I was in that room with Anna for a reason. For two straight months, I’d been breastfeeding my nine month old son through sleepless nights (his) every hour, and then, because of my own version of Bipolar DeathMatch II, I had been unable to fall asleep between the intervals, waiting for him to wake again (twist, turn, roll, snuffle, snuffle, cry, wail), waiting for him not to wake up again (twist, turn, roll, roll back, silence, silence). So, two months with less than two hours of cumulative sleep a night equaled a nearly psychotic Mommy who was additionally exhausted because she had also been manically? maniacally? running 40 miles a week around and around and around an indoor track like some brutalized racehorse, and gradually and persistently cutting back on the food she would allow herself to eat (sicko reward and punishment system), and, oh yeah, for twenty odd years had been cutting her arms up with scissors and knives and glass and razors.

But unlike Anna and her conniving friends, I had a more pressing problem: six hours since I asked for a breast pump. What I forgot to pack in my obsessively methodical packing earlier that morning. Do I bring my books and the papers I need to grade by the end of the week? Must remain responsible! What about make-up and face scrub and Mango Tango Body Lotion? Must maintain appearances! And naively, what about a razor to shave my legs and armpits? Must not become a hairy, raving Sasquatch while inside because, of course, I was coming back out ASAP.

But the breast pump? I forgot it in the dish rack. Perhaps I couldn’t bear to remember to pack it since I’d never really needed it before. Now, milk dripped, dripped, dripped from under my soaked nursing pads, spilled down my ribcage, pooled in the folds of my stomach.

What I did not know at the time: I was being watched on 24-hour closed-circuit television. Live Fucked-Up Girls: The New Hit Reality Show. Anna and I were under surveillance. A room emptied of all personal effects, our bodies stripped and housed in bland hospital gowns, our feet covered in navy hospital socks, wrists banded in yellow. Two anonymous bodies known only by the risks such bodies pose to themselves.

What did the nurses see on the T.V.?
They did not see any tears from me. Not even when the tsunami of guilt crashed over my head and I started raking my arms under the sheet remembering the night before and my husband’s arms around me, restraining me because I threatened to do what? Or rolled my arm into the slash of light, inspecting the damage from wrist to elbow--I did this, again? (though regretting already that I did not swipe the stray safety pin I’d spotted on the floor of the intake examination room).

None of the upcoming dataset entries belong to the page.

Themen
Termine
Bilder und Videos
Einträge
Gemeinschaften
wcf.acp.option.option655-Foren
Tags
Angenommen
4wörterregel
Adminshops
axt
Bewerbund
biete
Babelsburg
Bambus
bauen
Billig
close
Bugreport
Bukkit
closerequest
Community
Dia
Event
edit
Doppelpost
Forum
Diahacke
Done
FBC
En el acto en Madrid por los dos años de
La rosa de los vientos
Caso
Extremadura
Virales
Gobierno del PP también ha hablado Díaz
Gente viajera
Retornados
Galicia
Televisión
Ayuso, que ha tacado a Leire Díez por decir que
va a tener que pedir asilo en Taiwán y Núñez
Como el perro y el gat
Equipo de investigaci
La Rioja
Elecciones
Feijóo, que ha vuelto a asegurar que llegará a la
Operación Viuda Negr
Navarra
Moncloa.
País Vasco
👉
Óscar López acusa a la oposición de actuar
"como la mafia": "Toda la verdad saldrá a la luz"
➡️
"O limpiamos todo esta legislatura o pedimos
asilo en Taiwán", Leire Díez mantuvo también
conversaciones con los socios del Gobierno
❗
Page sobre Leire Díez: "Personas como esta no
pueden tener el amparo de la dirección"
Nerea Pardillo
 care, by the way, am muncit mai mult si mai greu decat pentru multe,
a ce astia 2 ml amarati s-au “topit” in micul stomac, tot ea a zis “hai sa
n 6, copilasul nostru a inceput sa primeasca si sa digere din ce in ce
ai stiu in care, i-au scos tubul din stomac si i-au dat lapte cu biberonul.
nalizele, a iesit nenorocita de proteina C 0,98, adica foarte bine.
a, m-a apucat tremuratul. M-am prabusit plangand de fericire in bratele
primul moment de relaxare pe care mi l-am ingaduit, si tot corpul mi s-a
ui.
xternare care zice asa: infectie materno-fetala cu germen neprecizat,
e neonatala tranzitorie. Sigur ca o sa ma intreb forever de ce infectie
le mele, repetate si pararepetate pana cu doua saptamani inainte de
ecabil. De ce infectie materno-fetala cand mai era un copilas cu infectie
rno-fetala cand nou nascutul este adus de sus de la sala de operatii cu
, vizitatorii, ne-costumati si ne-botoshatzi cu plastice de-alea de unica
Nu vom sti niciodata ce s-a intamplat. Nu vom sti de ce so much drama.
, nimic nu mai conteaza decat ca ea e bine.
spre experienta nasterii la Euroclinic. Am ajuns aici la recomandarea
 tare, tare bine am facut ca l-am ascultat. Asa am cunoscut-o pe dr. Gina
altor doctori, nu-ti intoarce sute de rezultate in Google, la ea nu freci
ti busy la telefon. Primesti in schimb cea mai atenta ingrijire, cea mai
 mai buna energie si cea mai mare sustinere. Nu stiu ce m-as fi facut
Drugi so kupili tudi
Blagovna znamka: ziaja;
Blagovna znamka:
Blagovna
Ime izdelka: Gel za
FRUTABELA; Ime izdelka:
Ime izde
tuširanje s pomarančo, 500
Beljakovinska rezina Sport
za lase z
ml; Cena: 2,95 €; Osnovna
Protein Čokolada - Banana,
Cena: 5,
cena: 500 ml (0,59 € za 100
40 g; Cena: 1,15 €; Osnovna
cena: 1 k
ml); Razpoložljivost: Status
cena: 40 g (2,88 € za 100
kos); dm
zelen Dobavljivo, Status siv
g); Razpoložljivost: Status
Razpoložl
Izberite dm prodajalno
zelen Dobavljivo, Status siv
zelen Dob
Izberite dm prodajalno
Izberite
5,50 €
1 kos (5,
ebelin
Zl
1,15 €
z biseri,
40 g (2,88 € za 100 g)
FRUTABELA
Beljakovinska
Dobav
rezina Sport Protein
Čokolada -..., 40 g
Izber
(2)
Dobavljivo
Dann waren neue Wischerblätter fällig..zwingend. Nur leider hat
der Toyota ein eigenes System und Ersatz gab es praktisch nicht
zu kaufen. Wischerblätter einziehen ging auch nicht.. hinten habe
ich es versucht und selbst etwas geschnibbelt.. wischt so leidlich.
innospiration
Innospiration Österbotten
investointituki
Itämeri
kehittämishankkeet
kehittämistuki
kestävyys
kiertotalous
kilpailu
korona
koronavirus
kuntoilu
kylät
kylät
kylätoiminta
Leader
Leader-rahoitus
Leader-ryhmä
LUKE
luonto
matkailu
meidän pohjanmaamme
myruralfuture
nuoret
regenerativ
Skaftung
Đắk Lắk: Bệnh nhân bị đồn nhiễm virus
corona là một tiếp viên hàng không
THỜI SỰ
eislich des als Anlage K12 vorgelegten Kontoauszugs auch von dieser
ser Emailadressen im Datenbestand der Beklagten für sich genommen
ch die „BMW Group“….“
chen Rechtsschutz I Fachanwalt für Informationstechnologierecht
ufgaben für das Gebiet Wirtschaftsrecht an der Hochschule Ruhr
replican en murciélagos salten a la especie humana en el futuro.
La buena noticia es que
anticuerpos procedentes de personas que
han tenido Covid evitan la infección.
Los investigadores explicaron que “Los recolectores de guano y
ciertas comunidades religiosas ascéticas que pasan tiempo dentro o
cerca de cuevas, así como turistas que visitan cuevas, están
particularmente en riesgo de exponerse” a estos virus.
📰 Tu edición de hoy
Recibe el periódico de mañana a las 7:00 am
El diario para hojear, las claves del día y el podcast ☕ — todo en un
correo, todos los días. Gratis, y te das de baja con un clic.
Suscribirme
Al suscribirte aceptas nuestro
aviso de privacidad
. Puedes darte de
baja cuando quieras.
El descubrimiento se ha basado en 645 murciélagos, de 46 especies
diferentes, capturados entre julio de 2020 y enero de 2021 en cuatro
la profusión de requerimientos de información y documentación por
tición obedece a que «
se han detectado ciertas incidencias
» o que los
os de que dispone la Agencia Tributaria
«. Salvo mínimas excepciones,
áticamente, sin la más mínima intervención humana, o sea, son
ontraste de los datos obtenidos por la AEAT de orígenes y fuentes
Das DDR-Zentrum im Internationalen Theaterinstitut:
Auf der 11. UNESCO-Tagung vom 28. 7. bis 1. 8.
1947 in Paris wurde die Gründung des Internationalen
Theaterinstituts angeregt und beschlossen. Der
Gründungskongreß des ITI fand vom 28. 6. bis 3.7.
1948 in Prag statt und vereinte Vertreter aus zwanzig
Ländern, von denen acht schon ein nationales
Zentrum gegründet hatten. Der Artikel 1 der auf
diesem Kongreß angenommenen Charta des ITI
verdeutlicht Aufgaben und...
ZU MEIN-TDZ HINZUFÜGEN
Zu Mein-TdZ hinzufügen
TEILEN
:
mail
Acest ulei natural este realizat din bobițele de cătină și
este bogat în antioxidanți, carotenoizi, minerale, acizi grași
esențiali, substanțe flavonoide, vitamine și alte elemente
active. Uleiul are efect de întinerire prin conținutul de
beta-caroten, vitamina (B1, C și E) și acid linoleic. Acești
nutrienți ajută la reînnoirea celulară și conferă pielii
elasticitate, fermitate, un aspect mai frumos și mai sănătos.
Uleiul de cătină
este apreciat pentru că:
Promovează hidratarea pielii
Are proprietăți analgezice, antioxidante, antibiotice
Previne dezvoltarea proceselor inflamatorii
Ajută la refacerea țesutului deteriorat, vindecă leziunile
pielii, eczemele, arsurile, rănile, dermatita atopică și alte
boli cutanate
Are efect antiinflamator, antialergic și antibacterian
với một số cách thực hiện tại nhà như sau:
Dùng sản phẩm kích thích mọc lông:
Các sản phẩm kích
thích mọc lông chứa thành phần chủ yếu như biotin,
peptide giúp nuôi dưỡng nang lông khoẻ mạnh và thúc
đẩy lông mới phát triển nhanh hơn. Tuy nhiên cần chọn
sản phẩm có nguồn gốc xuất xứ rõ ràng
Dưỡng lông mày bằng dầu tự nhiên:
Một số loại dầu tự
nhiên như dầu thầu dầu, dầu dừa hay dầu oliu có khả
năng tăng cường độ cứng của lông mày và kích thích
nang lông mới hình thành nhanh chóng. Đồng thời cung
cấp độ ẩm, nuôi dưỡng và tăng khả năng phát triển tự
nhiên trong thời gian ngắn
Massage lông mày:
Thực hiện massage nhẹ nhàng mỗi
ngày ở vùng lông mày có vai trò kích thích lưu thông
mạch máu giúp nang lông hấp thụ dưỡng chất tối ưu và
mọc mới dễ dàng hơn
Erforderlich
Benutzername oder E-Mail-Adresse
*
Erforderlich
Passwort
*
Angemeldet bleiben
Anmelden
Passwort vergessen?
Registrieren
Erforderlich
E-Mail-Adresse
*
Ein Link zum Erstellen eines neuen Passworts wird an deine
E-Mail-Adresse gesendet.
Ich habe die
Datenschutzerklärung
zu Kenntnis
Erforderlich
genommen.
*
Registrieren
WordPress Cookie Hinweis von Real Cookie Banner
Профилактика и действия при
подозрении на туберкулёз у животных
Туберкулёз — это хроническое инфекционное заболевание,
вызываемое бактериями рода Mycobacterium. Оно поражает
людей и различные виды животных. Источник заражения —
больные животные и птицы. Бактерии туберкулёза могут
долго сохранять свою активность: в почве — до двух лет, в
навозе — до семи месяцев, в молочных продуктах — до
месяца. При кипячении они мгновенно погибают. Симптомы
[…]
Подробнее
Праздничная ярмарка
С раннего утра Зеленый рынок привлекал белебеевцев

They did not see me sleep. I was so tired I could not sleep anymore. No, this isn't true. More precise: I would not sleep . My punishment for arriving Here when I had two children at home, one who needed the now dripping, pointless milk, the other who needed my arms wrapped tight around her tiny, warm body.

What did the nurses see on T.V.?

My fingers tiptoeing over the cuts on my arm.
My head falling to my knees, kneecaps blotting my eyes.
My arm, the good one, trying to staunch the flow of milk which won’t stop.
Milk soaking the hospital gown, the pillow, the sheets, but not the plastic mattress.
My body standing in the shower, my breasts in my hands, squeezing, compressing, my milk, his milk which is running down the drain.

There was no way out from under the indictment: I abandoned my son. How would he ever understand the inexplicable end to my nipple in his mouth, my body beside his? His Momma now gone, simply gone?

On the third day, the breast pump appeared, shrink-wrapped, on top of my pillow. I filled bottle after bottle, what would have filled him. Then tipped over bottle after bottle, spilled all of it down the sink. No more stained sheets and pillowcases.

On the fifth day, I stopped soaking through the pads. Just the sad, reliable law of Supply and Demand going about its efficient, impassive work.

What waste. But what I couldn’t see then, despite the pleas of Christopher and Dr. B., was that I, too, was wasting away.